Resources and budgets allocated to this work

The resource deployed to this second theme is primarily in our Digital Technology and Safety and Surveillance groups and is integrated with other work rather than dedicated only to AI. Across the organisation we have in the region of 15 FTE engaged in this work.

Part 3 – The MHRA as an organisation that makes evidence-based decisions that impact on public and patient safety, where that evidence is often supplied by third parties

As a regulator of medical products we consider submissions, inspect premises and examine data relating to the products, protocols and practices we regulate. Increasingly we expect to AI to feature in how those we regulate undertake their activities and generate evidence.

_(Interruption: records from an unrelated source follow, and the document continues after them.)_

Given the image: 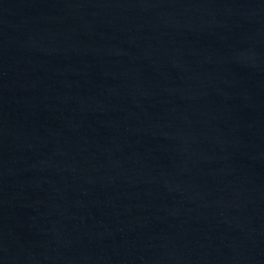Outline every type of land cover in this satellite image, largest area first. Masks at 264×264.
<instances>
[{"label": "water", "instance_id": "obj_1", "mask_svg": "<svg viewBox=\"0 0 264 264\" xmlns=\"http://www.w3.org/2000/svg\"><path fill=\"white\" fill-rule=\"evenodd\" d=\"M0 264H264V0H0Z\"/></svg>", "mask_w": 264, "mask_h": 264}]
</instances>
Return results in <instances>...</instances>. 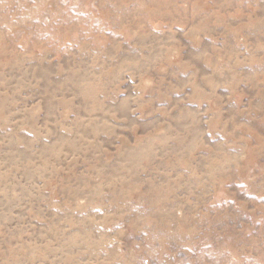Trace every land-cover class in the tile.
I'll return each mask as SVG.
<instances>
[{
	"label": "rangeland",
	"instance_id": "rangeland-1",
	"mask_svg": "<svg viewBox=\"0 0 264 264\" xmlns=\"http://www.w3.org/2000/svg\"><path fill=\"white\" fill-rule=\"evenodd\" d=\"M0 264H264V0H0Z\"/></svg>",
	"mask_w": 264,
	"mask_h": 264
}]
</instances>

We need to ensure we understand the impact of that in order to continue to regulate effectively.

Since 2020, we have made extensive efforts both to engage the pharmaceutical industry in their use of AI for vigilance purposes and to optimise our own systems using the technology. There is a robust legal framework for pharmacovigilance activities and whilst there is no specific reference to AI within the regulations, there are requirements around quality management systems to provide assurance about the standards under which data is processed.

We are also collaborating with international regulatory bodies and pharmaceutical industry through the Council for International Organizations of Medical Sciences to develop best practice in use of AI across organisations, with a view to international alignment of expectations to avoid burden on both industry and regulators.

Many of the changes our customers make will not impact on how we regulate. The questions that we as the regulator need to ask to determine whether a product is safe do not change, when the nature of the evidence we consider changes, for instance the use of in silico data in the place of animal models. What may change is the pace at which new medicines can be developed for example through the use of AI to reduce the costs and time invested in failed molecules. It is also likely to impact on clinical trial design and is an enabler of personalised medicines. The MHRA’s horizon scanning, scientific advice and accelerated access pathways for innovative products, as well as our strong focus on regulatory science, including our recently announced discovery on Centres of Excellence for Regulatory Science, will enable us to ensure our regulatory pathways are sufficiently agile and robust to respond to these changes.

Conclusion

The MHRA recognises the transformative potential of AI in shaping the future of healthcare and the significant contribution AI can make across all its regulatory functions. We have adopted the five key principles set out in the Pro-innovation approach to the regulation of AI and we are determined to embrace emerging technologies with vigilance and foresight, to ensure that we use them effectively for the greater good of public health.

We are committed to taking a proportionate approach to regulating AI medical products, which takes into account the unique challenges of these products. Our collaboration with the IMDRF and in particular our partnership with the US FDA and Health Canada, will ensure safe and responsible use of AI in medical products and keep the UK at the forefront of international best practice.

As a public service organisation delivering time critical decisions, and as an organisation that makes evidence-based decisions that impact on public and patient safety, we are committed to exploring opportunities to make best use of AI. We are committed to embracing AI responsibly, in alignment with the five key principles, to protecting public health and advancing innovation in the healthcare landscape.